О, сказал я, это опять вы. Лейтенант Шмидт выглядел скверно: лицо почернело, глаза ввалились и горели, как у тифозного. Я еле отмылся; я был, оказывается, в кровище с головы до ног. Да, сказал он, опять я и опять вы. Курить будете? Если есть что. Есть – он достал слегка помятую пачку «Герцеговины флор». О, сказал я, оказывается, вы еще и скрытый сталинист. Что?! – брови лейтенанта вопросительно приподнялись. А вы не знали? Все почитатели Сталина курят «Герцеговину флор». Он тоже ее курил. Правда, тогда это были папиросы. Он набивал ими трубку. Папиросами трубку? Так гласит легенда. Но зачем?
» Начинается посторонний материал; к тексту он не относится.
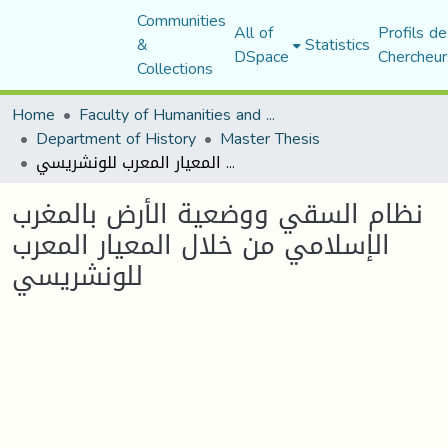
Communities
All of
Profils de
&
Statistics
DSpace
Chercheur
Collections
Home
Faculty of Humanities and Social Sciences
Department of History
Master Thesis
نظام السقي ووضعية الأرض بالمغرب الإسلامي من خلال المعيار المعرب للونشريسي
نظام السقي ووضعية الأرض بالمغرب
الإسلامي من خلال المعيار المعرب
للونشريسي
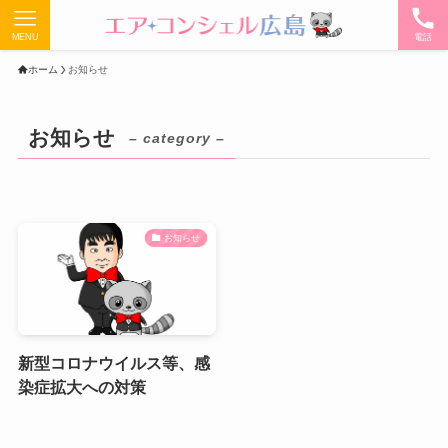
MENU
電話
ホーム
お知らせ
お知らせ
– category –
お知らせ
新型コロナウイルス等、感
染症拡大への対策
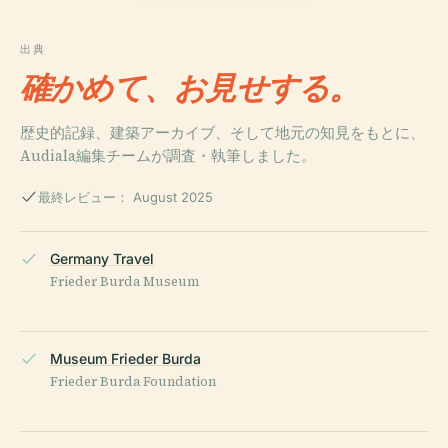
出典
確かめて、お見せする。
歴史的記録、建築アーカイブ、そして地元の知見をもとに、
Audiala編集チームが調査・執筆しました。
最終レビュー： August 2025
Germany Travel
Frieder Burda Museum
Museum Frieder Burda
Frieder Burda Foundation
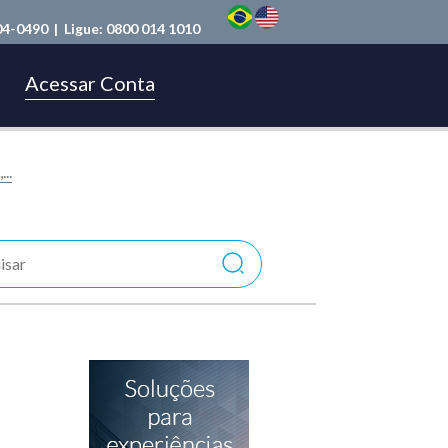
04-0490
| Ligue:
0800 014 1010
Acessar Conta
..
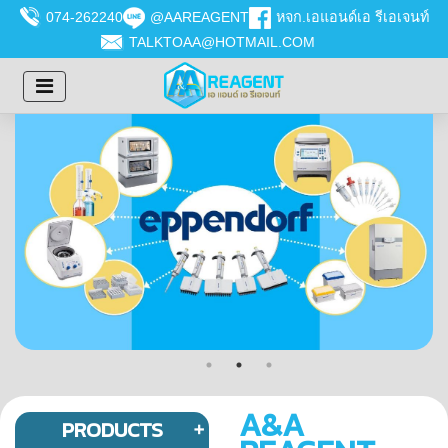
074-262240
@AAREAGENT
หจก.เอแอนด์เอ รีเอเจนท์
TALKTOAA@HOTMAIL.COM
A&A
PRODUCTS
Я пожал плечами. Глупость какая-то, сказал лейтенант Шмидт после паузы. Почему было не купить трубочного табака?..
Как будем говорить: по-русски, по-немецки? – спросил лейтенант, когда мы докурили и задавили бычки в казенной алюминиевой пепельнице. Мне все равно, сказал я. Но скажите – это что, допрос? Ни в коем случае, сказал лейтенант Шмидт. Это беседа без протокола. Без протокола, повторил я, подходя к окну. Отсюда, с третьего этажа участка, Красная площадь была как на ладони. Место происшествия все еще было оцеплено. О, смотрите поймали! Слева, от Москворецкого моста, приближалась процессия: четверо в военной форме и с ними полицейский вели того – в клетчатом пиджаке. Смотрите, лейтенант: поймали… Ну, поймали, сказал лейтенант, проблема…
Я сох на подоконнике, слушая, что говорит мне лейтенант. Иногда он как бы задавал вопросы, но ответов не ждал и продолжал говорить сам. Вот что я узнал: сегодня в три часа дня был тяжело ранен следователь Зайферт.